§ **RECORDED DATA**:
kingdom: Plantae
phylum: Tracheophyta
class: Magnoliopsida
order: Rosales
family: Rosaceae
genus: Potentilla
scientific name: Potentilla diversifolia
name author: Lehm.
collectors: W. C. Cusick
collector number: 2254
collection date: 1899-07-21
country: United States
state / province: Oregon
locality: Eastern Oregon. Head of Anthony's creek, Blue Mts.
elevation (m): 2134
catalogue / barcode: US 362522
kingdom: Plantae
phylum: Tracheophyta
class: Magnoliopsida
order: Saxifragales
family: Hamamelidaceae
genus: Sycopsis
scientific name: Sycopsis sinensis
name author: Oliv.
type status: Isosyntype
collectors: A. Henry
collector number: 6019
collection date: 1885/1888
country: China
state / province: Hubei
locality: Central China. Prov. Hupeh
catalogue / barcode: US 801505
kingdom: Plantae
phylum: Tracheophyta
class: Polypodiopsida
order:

§ **EXERCISE REQUIREMENTS**: Could you convert all of the lines above into a Markdown table with two columns, Number and Text, giving each line its own numbered row and leaving out any blank lines?

§ **SOLUTION TO THIS TASK**:
| Number | Text |
|---|---|
| 1 | kingdom: Plantae |
| 2 | phylum: Tracheophyta |
| 3 | class: Magnoliopsida |
| 4 | order: Rosales |
| 5 | family: Rosaceae |
| 6 | genus: Potentilla |
| 7 | scientific name: Potentilla diversifolia |
| 8 | name author: Lehm. |
| 9 | collectors: W. C. Cusick |
| 10 | collector number: 2254 |
| 11 | collection date: 1899-07-21 |
| 12 | country: United States |
| 13 | state / province: Oregon |
| 14 | locality: Eastern Oregon. Head of Anthony's creek, Blue Mts. |
| 15 | elevation (m): 2134 |
| 16 | catalogue / barcode: US 362522 |
| 17 | kingdom: Plantae |
| 18 | phylum: Tracheophyta |
| 19 | class: Magnoliopsida |
| 20 | order: Saxifragales |
| 21 | family: Hamamelidaceae |
| 22 | genus: Sycopsis |
| 23 | scientific name: Sycopsis sinensis |
| 24 | name author: Oliv. |
| 25 | type status: Isosyntype |
| 26 | collectors: A. Henry |
| 27 | collector number: 6019 |
| 28 | collection date: 1885/1888 |
| 29 | country: China |
| 30 | state / province: Hubei |
| 31 | locality: Central China. Prov. Hupeh |
| 32 | catalogue / barcode: US 801505 |
| 33 | kingdom: Plantae |
| 34 | phylum: Tracheophyta |
| 35 | class: Polypodiopsida |
| 36 | order: |